The “Secret Man is Not Meant to Know” is a classic Lovecraftian trope, and let’s think about the nature of that secret for a moment. What does it really say, that for Lovecraft the fact of miscegenation, and thus the proof of the unity of the human species, (something that was actively contested by the scientific racism of his day,) is a Secret Man is Not Meant to Know? What does it say, that Arthur found the fact of his mixed ancestry so horrible that it drove him to suicide, mentally crushed by unbearable knowledge? Well, it says that Lovecraft was deeply racist, yes, but it also points to a strand in Lovecraft's work that is, perhaps, somewhat different than in later “Lovecraftian” works. As the opening quote states, the true horrors that will be unleashed by science are not something that will actually physically destroy us. They are secrets that will destroy our will to live, that will break our faith in civilization, in progress, and in everything good and true in this world, and thereby leave us with nothing. Lovecraft proposes that it is our faith in order, in progress, in science, in white racial superiority, and in civilization that keeps us going in the modern era, and that if our faith in these things should be shattered than we will be unable to cope, and we will not be able to go on living our lives as normal. After learning a Secret Man was Not Meant to Know, Lovecraft’s protagonists cannot simply accept that everything they believed about white civilization and humanity was wrong, and move on, and they cannot simply forget about the unknowable secret because it is too shocking and immense to bear. Arthur's response is typical in the Lovecraftian cannon, though Arthur was a bit more decisive than most in choosing the quick death, without even taking time to write a blood-curdling narrative justifying the act.
And what is it here that breaks Arthur's will to live, that thing which is too horrible to contemplate? Is it just the fact that his family is tainted, or is it the much greater horror of the unity of the human species? The idea that we are all equally human, and that the so-called savages of Africa are really no different from an English lord? That our (White Anglo-Saxon Protestant) civilization might one day collapse, and that we might degenerate to the level of the savages mercifully kept under the heel of Empire? That the whole Imperial project is fundamentally misguided, and that racism and segregation are not right and proper but rather a baseless expression of cruelty? If all that was revealed to one, in a single moment, how could one go on living? Ahem. This was a secret so horrible that it not only drove Arthur Jermyn to suicide, but which prompted his colleagues at the University to destroy the box, its contents, and all records explaining its significance. After all, how could they ever admit that they had treated a half-breed freak as an equal? No, better to deny that there had ever been an Arthur Jermyn, and hope the world forgets.
So, the wages of whiteness were suddenly revealed to Arthur, and it killed him. Well, probably not in Lovecraft's mind, but it's an interesting way to think about it.

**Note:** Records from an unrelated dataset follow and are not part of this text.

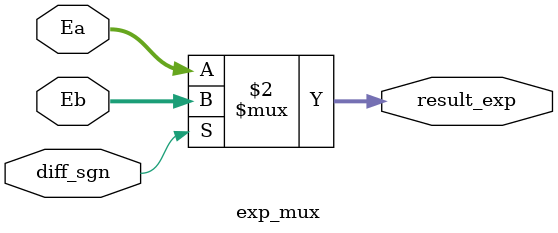
<source format=sv>

module exp_mux(
  input wire [7 : 0] Ea,
  input wire [7 : 0] Eb,
  input wire diff_sgn,
  output wire [7 : 0] result_exp
  );
  
  assign result_exp = (!diff_sgn)? Ea : Eb ; 
endmodule

</source>
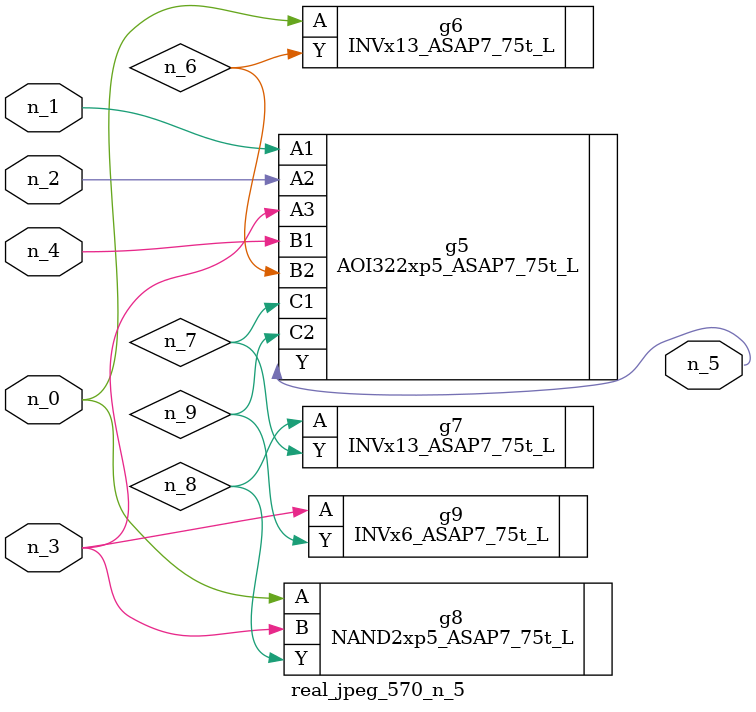
<source format=v>
module real_jpeg_570_n_5 (n_4, n_0, n_1, n_2, n_3, n_5);

input n_4;
input n_0;
input n_1;
input n_2;
input n_3;

output n_5;

wire n_8;
wire n_6;
wire n_7;
wire n_9;

INVx13_ASAP7_75t_L g6 ( 
.A(n_0),
.Y(n_6)
);

NAND2xp5_ASAP7_75t_L g8 ( 
.A(n_0),
.B(n_3),
.Y(n_8)
);

AOI322xp5_ASAP7_75t_L g5 ( 
.A1(n_1),
.A2(n_2),
.A3(n_3),
.B1(n_4),
.B2(n_6),
.C1(n_7),
.C2(n_9),
.Y(n_5)
);

INVx6_ASAP7_75t_L g9 ( 
.A(n_3),
.Y(n_9)
);

INVx13_ASAP7_75t_L g7 ( 
.A(n_8),
.Y(n_7)
);


endmodule
</source>
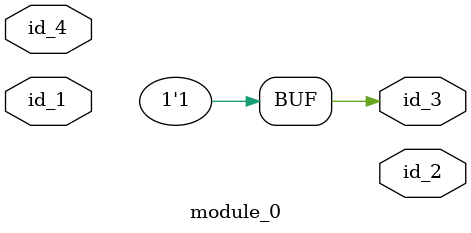
<source format=v>
`timescale 1ps / 1ps
module module_0 (
    id_1,
    id_2,
    id_3,
    id_4
);
  inout id_4;
  output id_3;
  output id_2;
  input id_1;
  assign id_3 = 1;
endmodule

</source>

Why dwell on this story, when there are so many other, clearly better examples of Lovecraft’s writing? Why not jump straight to At the Mountains of Madness, or The Color out of Space, or The Call of Cthulhu? Why dwell on his racism at all, when it is so obvious and well known? Well, that racism is exactly the reason. It is far to easy to ignore it when looking at something like At the Mountains of Madness, where it is a tangential strand in a larger and much more interesting narrative. By looking at a story where it is front and center, and examining it closely, it will be easier to tease apart the strains in his better work that are clearly derived from this racism, and those which are far more interesting and worthwhile. There are aspects of Lovecraft’s fiction that have proven to be incredibly enduring and influential, and because of that it is tempting to focus in entirely on those more interesting bits, and forget about the other, more troubling aspects of his writing. I do not intend to do this, and I want that to be clear right from the start.